Saudi First Division
- Season: 1997–98
- Champions: Hajer

= 1997–98 Saudi First Division =

In 1997–98, the Saudi First Division, the second-tier league of football in Saudi Arabia, was won by Hajer of the Al-Ahsa region. Along with Al-Ansar they were promoted to the Saudi Pro League.

Statistics of the 1997–98 Saudi First Division.

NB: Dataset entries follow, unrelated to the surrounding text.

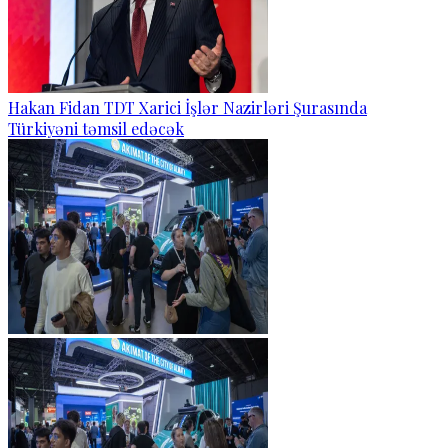
Hakan Fidan TDT Xarici İşlər Nazirləri Şurasında
Türkiyəni təmsil edəcək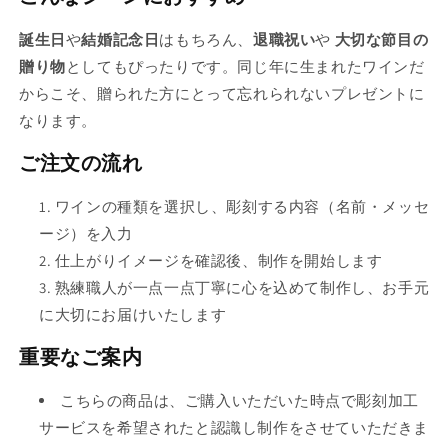
販
売
誕生日
や
結婚記念日
はもちろん、
退職祝い
や
大切な節目の
で
贈り物
としてもぴったりです。同じ年に生まれたワインだ
き
からこそ、贈られた方にとって忘れられないプレゼントに
ま
なります。
せ
ご注文の流れ
ん
ワインの種類を選択し、彫刻する内容（名前・メッセ
ージ）を入力
仕上がりイメージを確認後、制作を開始します
熟練職人が一点一点丁寧に心を込めて制作し、お手元
に大切にお届けいたします
重要なご案内
こちらの商品は、ご購入いただいた時点で彫刻加工
サービスを希望されたと認識し制作をさせていただきま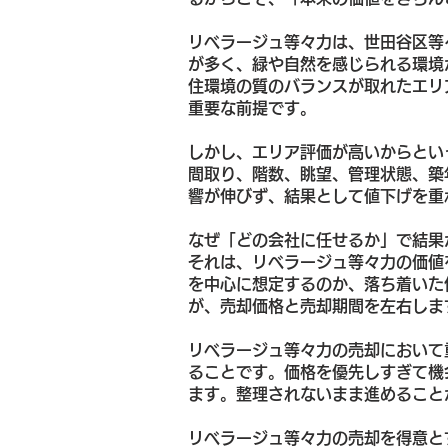
リベラージュ等々力は、世田谷区等
が多く、緑や自然を感じられる環境
住環境の質のバランスが取れたエリ
重要な前提です。
しかし、エリア評価が高いからとい
間取り、階数、眺望、管理状態、築
響が伸びず、結果として値下げを重
なぜ「どの会社に任せるか」で結果
それは、リベラージュ等々力の価値
を中心に想定するのか、落ち着いた
が、売却価格と売却期間を左右しま
リベラージュ等々力の売却において
ることです。価格を優先しすぎて機
ます。整理されないまま進めること
リベラージュ等々力の売却を得意と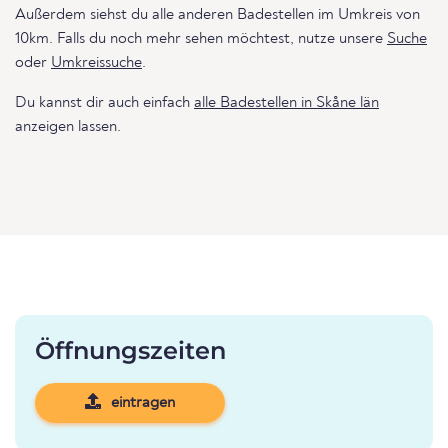
Außerdem siehst du alle anderen Badestellen im Umkreis von
10km. Falls du noch mehr sehen möchtest, nutze unsere
Suche
oder
Umkreissuche
.
Du kannst dir auch einfach
alle Badestellen in Skåne län
anzeigen lassen.
Öffnungszeiten
eintragen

| Pos | Team | Pld | W | D | L | GF | GA | GD | Pts | Promotion or relegation |
| 1 | Hajer | 18 | 12 | 4 | 2 | 35 | 10 | +25 | 40 | Promotion to the Saudi Professional League |
| 2 | Al-Ansar | 18 | 9 | 4 | 5 | 27 | 23 | +4 | 31 |
| 3 | Al-Qadisiyah | 18 | 8 | 6 | 4 | 27 | 19 | +8 | 30 |  |
| 4 | Al-Rawdhah | 18 | 6 | 7 | 5 | 21 | 20 | +1 | 25 |
| 5 | Al-Khaleej | 18 | 6 | 5 | 7 | 24 | 25 | −1 | 23 |
| 6 | Ohod Club | 18 | 5 | 7 | 6 | 20 | 21 | −1 | 22 |
| 7 | Al-Raed | 18 | 6 | 2 | 10 | 32 | 40 | −8 | 20 |
| 8 | Al Jabalain | 18 | 4 | 7 | 7 | 17 | 22 | −5 | 19 | Relegate to relegation play-off |
| 9 | Najran | 18 | 5 | 4 | 9 | 24 | 34 | −10 | 19 |
| 10 | Al Fateh | 18 | 3 | 6 | 9 | 14 | 27 | −13 | 15 | Relegate to Saudi Second Division |

==Play-off==
- The play-off was played over a single leg at a neutral venue.

26 February 1998
Al Jabalain 0-0 Najran

0–0 on aggregate. Najran won 4–3 on penalties.